O nascimento das pequenas Olívia e Amelie aconteceu em uma clínica particular da cidade. As duas chegaram por meio de cesariana, que durou cerca de 40 minutos e contou com a participação de uma equipe extensa, formada por:
– dois obstetras
– dois pediatras
– um anestesista
– um instrumentador cirúrgico
– uma enfermeira
– e duas técnicas de enfermagem
O momento foi registrado em vídeo por um fotógrafo que acompanhava o procedimento. Nas imagens, é possível ver Amelie ainda dentro da bolsa, o que surpreendeu tanto os médicos quanto os pais.

A mãe das gêmeas, que já tem um filho de 3 anos, falou da emoção do momento:
“Foi surpreendente. Nos emocionamos muito. Não esperávamos. Já ouvimos falar sobre, mas nunca imaginávamos viver isso. Fomos agraciados, Deus é maravilhoso! A experiência tem sido surreal, de muitas descobertas, aprendizados e responsabilidades”, contou Keila Marques Dourado.
Para o obstetra Autran Machado, que acompanhou o parto, foi a primeira vez que presenciou um nascimento empelicado em uma gestação gemelar em seus 16 anos de profissão:
“A obstetrícia é mágica. Participar de um momento como esse nos faz sentir a presença de Deus”, afirmou.

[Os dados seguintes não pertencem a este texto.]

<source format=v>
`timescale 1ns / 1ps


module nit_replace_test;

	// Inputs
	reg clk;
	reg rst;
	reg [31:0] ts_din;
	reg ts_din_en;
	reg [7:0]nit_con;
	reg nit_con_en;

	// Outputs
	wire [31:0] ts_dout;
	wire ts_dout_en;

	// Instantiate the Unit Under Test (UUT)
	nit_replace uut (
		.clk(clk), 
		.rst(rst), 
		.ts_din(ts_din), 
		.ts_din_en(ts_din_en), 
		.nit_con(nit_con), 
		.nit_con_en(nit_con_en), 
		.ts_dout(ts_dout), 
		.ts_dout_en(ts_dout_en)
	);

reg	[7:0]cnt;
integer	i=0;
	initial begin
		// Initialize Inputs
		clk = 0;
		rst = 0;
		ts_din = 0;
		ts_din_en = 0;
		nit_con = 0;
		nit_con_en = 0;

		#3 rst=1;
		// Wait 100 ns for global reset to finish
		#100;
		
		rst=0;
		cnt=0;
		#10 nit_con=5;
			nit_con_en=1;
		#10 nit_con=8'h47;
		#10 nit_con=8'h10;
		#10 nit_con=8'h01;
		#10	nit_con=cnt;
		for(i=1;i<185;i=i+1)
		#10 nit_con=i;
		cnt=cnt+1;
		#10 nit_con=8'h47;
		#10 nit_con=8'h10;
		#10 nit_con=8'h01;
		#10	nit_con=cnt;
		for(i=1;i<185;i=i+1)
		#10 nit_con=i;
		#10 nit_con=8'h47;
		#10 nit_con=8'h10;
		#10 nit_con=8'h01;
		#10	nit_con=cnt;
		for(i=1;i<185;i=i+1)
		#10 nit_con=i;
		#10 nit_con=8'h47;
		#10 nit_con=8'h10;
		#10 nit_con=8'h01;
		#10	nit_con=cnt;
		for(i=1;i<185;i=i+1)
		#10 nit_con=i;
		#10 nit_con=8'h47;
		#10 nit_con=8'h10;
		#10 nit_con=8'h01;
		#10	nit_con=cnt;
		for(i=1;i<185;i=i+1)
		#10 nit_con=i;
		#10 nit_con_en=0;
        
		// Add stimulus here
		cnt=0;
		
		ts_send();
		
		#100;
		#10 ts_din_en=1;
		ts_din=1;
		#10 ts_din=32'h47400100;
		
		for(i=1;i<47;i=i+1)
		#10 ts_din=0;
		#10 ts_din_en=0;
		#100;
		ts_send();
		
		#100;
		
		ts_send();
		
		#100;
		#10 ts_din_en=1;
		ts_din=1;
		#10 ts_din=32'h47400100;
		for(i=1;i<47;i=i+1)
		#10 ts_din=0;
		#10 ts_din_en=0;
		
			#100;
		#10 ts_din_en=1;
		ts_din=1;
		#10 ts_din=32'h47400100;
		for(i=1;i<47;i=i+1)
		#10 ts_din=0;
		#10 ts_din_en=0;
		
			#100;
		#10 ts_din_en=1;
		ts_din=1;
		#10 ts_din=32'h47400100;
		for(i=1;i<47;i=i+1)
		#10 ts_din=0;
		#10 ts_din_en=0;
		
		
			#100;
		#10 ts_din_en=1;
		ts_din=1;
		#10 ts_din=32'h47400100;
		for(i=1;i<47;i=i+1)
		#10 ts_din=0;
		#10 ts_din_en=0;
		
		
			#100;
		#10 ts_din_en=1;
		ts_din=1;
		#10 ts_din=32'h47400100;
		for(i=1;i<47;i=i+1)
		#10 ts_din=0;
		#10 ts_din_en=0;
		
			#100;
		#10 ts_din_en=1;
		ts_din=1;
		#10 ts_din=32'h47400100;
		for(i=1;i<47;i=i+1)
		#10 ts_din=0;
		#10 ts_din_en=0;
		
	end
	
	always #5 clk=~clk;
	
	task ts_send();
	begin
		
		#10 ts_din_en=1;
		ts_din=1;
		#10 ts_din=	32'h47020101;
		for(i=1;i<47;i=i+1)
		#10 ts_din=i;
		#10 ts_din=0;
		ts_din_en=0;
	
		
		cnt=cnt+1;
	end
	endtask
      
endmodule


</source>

As meninas nasceram com boa saúde:
– Olívia pesando 2,400 kg e medindo 47 cm
– Amelie com 2,654 kg e 49 cm
Ambas permanecem internadas para observação, mas devem receber alta até quinta-feira (14) e poderão ir para casa com os pais e o irmão mais velho, Noah.

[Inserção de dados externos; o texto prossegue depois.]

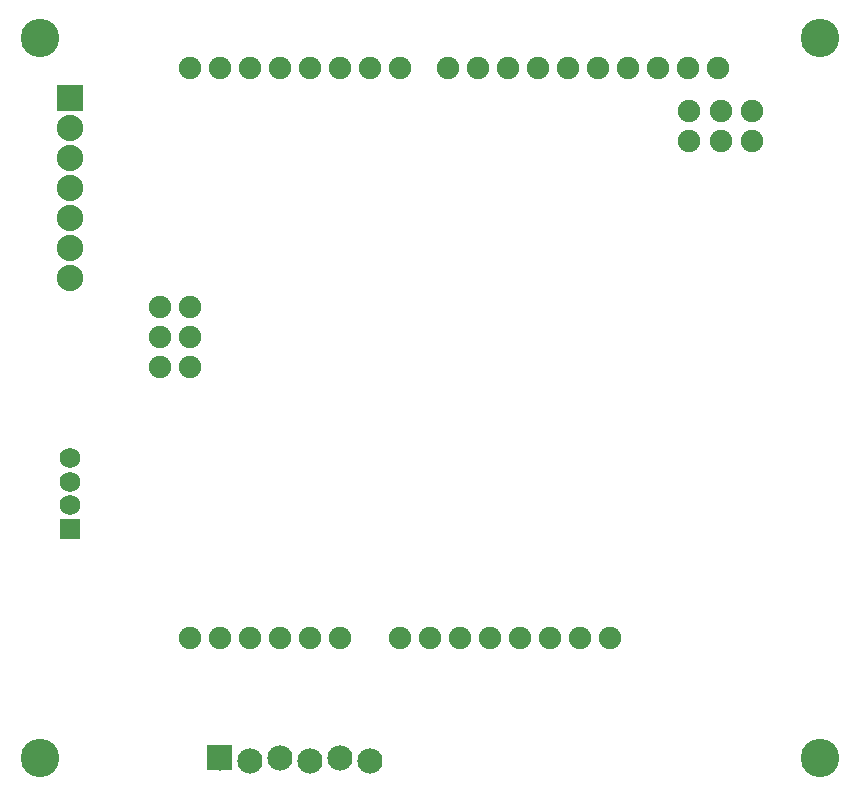
<source format=gts>
G04 MADE WITH FRITZING*
G04 WWW.FRITZING.ORG*
G04 DOUBLE SIDED*
G04 HOLES PLATED*
G04 CONTOUR ON CENTER OF CONTOUR VECTOR*
%ASAXBY*%
%FSLAX23Y23*%
%MOIN*%
%OFA0B0*%
%SFA1.0B1.0*%
%ADD10C,0.084000*%
%ADD11C,0.069200*%
%ADD12C,0.088000*%
%ADD13C,0.075278*%
%ADD14C,0.128110*%
%ADD15R,0.069200X0.069200*%
%ADD16R,0.088000X0.088000*%
%ADD17R,0.001000X0.001000*%
%LNMASK1*%
G90*
G70*
G54D10*
X722Y145D03*
X822Y135D03*
X922Y145D03*
X1022Y135D03*
X1122Y145D03*
X1222Y135D03*
X722Y145D03*
X822Y135D03*
X922Y145D03*
X1022Y135D03*
X1122Y145D03*
X1222Y135D03*
G54D11*
X222Y908D03*
X222Y1145D03*
X222Y1066D03*
X222Y987D03*
G54D12*
X222Y2345D03*
X222Y2245D03*
X222Y2145D03*
X222Y2045D03*
X222Y1945D03*
X222Y1845D03*
X222Y1745D03*
G54D13*
X1022Y545D03*
X922Y545D03*
X822Y545D03*
X722Y545D03*
X622Y545D03*
X1482Y2445D03*
X1582Y2445D03*
X1682Y2445D03*
X1782Y2445D03*
X1882Y2445D03*
X1982Y2445D03*
X2082Y2445D03*
X2182Y2445D03*
X2282Y2445D03*
X2382Y2445D03*
X622Y2445D03*
X722Y2445D03*
X822Y2445D03*
X922Y2445D03*
X1022Y2445D03*
X1122Y2445D03*
X1222Y2445D03*
X1322Y2445D03*
X1922Y545D03*
X2022Y545D03*
X1822Y545D03*
X1722Y545D03*
X1622Y545D03*
X1522Y545D03*
X1422Y545D03*
X1322Y545D03*
X1122Y545D03*
X524Y1647D03*
X624Y1647D03*
X524Y1548D03*
X624Y1548D03*
X524Y1449D03*
X624Y1449D03*
X2392Y2302D03*
X2392Y2202D03*
X2288Y2302D03*
X2288Y2202D03*
X2496Y2302D03*
X2496Y2202D03*
X1022Y545D03*
X922Y545D03*
X822Y545D03*
X722Y545D03*
X622Y545D03*
X1482Y2445D03*
X1582Y2445D03*
X1682Y2445D03*
X1782Y2445D03*
X1882Y2445D03*
X1982Y2445D03*
X2082Y2445D03*
X2182Y2445D03*
X2282Y2445D03*
X2382Y2445D03*
X622Y2445D03*
X722Y2445D03*
X822Y2445D03*
X922Y2445D03*
X1022Y2445D03*
X1122Y2445D03*
X1222Y2445D03*
X1322Y2445D03*
X1922Y545D03*
X2022Y545D03*
X1822Y545D03*
X1722Y545D03*
X1622Y545D03*
X1522Y545D03*
X1422Y545D03*
X1322Y545D03*
X1122Y545D03*
X524Y1647D03*
X624Y1647D03*
X524Y1548D03*
X624Y1548D03*
X524Y1449D03*
X624Y1449D03*
X2392Y2302D03*
X2392Y2202D03*
X2288Y2302D03*
X2288Y2202D03*
X2496Y2302D03*
X2496Y2202D03*
G54D14*
X2722Y2545D03*
X2722Y145D03*
X122Y145D03*
X122Y2545D03*
G54D15*
X222Y908D03*
G54D16*
X222Y2345D03*
G54D17*
X682Y187D02*
X764Y187D01*
X681Y186D02*
X764Y186D01*
X681Y185D02*
X764Y185D01*
X681Y184D02*
X764Y184D01*
X681Y183D02*
X764Y183D01*
X681Y182D02*
X764Y182D01*
X681Y181D02*
X764Y181D01*
X681Y180D02*
X764Y180D01*
X681Y179D02*
X764Y179D01*
X681Y178D02*
X764Y178D01*
X681Y177D02*
X764Y177D01*
X681Y176D02*
X764Y176D01*
X681Y175D02*
X764Y175D01*
X681Y174D02*
X764Y174D01*
X681Y173D02*
X764Y173D01*
X681Y172D02*
X764Y172D01*
X681Y171D02*
X764Y171D01*
X681Y170D02*
X764Y170D01*
X681Y169D02*
X764Y169D01*
X681Y168D02*
X764Y168D01*
X681Y167D02*
X764Y167D01*
X681Y166D02*
X764Y166D01*
X681Y165D02*
X764Y165D01*
X681Y164D02*
X764Y164D01*
X681Y163D02*
X764Y163D01*
X681Y162D02*
X764Y162D01*
X681Y161D02*
X764Y161D01*
X681Y160D02*
X721Y160D01*
X725Y160D02*
X764Y160D01*
X681Y159D02*
X716Y159D01*
X729Y159D02*
X764Y159D01*
X681Y158D02*
X715Y158D01*
X731Y158D02*
X764Y158D01*
X681Y157D02*
X713Y157D01*
X732Y157D02*
X764Y157D01*
X681Y156D02*
X712Y156D01*
X734Y156D02*
X764Y156D01*
X681Y155D02*
X711Y155D01*
X735Y155D02*
X764Y155D01*
X681Y154D02*
X710Y154D01*
X735Y154D02*
X764Y154D01*
X681Y153D02*
X709Y153D01*
X736Y153D02*
X764Y153D01*
X681Y152D02*
X709Y152D01*
X737Y152D02*
X764Y152D01*
X681Y151D02*
X708Y151D01*
X737Y151D02*
X764Y151D01*
X681Y150D02*
X708Y150D01*
X738Y150D02*
X764Y150D01*
X681Y149D02*
X708Y149D01*
X738Y149D02*
X764Y149D01*
X681Y148D02*
X708Y148D01*
X738Y148D02*
X764Y148D01*
X681Y147D02*
X707Y147D01*
X738Y147D02*
X764Y147D01*
X681Y146D02*
X707Y146D01*
X738Y146D02*
X764Y146D01*
X681Y145D02*
X707Y145D01*
X738Y145D02*
X764Y145D01*
X681Y144D02*
X707Y144D01*
X738Y144D02*
X764Y144D01*
X681Y143D02*
X707Y143D01*
X738Y143D02*
X764Y143D01*
X681Y142D02*
X708Y142D01*
X738Y142D02*
X764Y142D01*
X681Y141D02*
X708Y141D01*
X738Y141D02*
X764Y141D01*
X681Y140D02*
X708Y140D01*
X737Y140D02*
X764Y140D01*
X681Y139D02*
X709Y139D01*
X737Y139D02*
X764Y139D01*
X681Y138D02*
X709Y138D01*
X736Y138D02*
X764Y138D01*
X681Y137D02*
X710Y137D01*
X736Y137D02*
X764Y137D01*
X681Y136D02*
X710Y136D01*
X735Y136D02*
X764Y136D01*
X681Y135D02*
X711Y135D01*
X734Y135D02*
X764Y135D01*
X681Y134D02*
X712Y134D01*
X733Y134D02*
X764Y134D01*
X681Y133D02*
X714Y133D01*
X732Y133D02*
X764Y133D01*
X681Y132D02*
X715Y132D01*
X731Y132D02*
X764Y132D01*
X681Y131D02*
X717Y131D01*
X728Y131D02*
X764Y131D01*
X681Y130D02*
X764Y130D01*
X681Y129D02*
X764Y129D01*
X681Y128D02*
X764Y128D01*
X681Y127D02*
X764Y127D01*
X681Y126D02*
X764Y126D01*
X681Y125D02*
X764Y125D01*
X681Y124D02*
X764Y124D01*
X681Y123D02*
X764Y123D01*
X681Y122D02*
X764Y122D01*
X681Y121D02*
X764Y121D01*
X681Y120D02*
X764Y120D01*
X681Y119D02*
X764Y119D01*
X681Y118D02*
X764Y118D01*
X681Y117D02*
X764Y117D01*
X681Y116D02*
X764Y116D01*
X681Y115D02*
X764Y115D01*
X681Y114D02*
X764Y114D01*
X681Y113D02*
X764Y113D01*
X681Y112D02*
X764Y112D01*
X681Y111D02*
X764Y111D01*
X681Y110D02*
X764Y110D01*
X681Y109D02*
X764Y109D01*
X681Y108D02*
X764Y108D01*
X681Y107D02*
X764Y107D01*
X681Y106D02*
X764Y106D01*
X681Y105D02*
X764Y105D01*
X681Y104D02*
X764Y104D01*
D02*
G04 End of Mask1*
M02*
</source>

Entenda o que é o parto empelicado
O parto empelicado ocorre quando o bebê nasce ainda dentro da bolsa amniótica — uma membrana fina e transparente que normalmente se rompe pouco antes ou durante o trabalho de parto.
Quando isso não acontece, o bebê vem ao mundo envolvido por essa estrutura. Embora seja raro, o fenômeno não representa risco nem para a mãe, nem para o recém-nascido.
Após a retirada, o médico rompe cuidadosamente a bolsa para liberar o bebê, que então passa pelos exames de rotina com o pediatra.
Segundo especialistas, em algumas situações, a bolsa intacta pode até oferecer proteção adicional, como em casos de mães com infecções ou para evitar pequenos traumas durante o nascimento.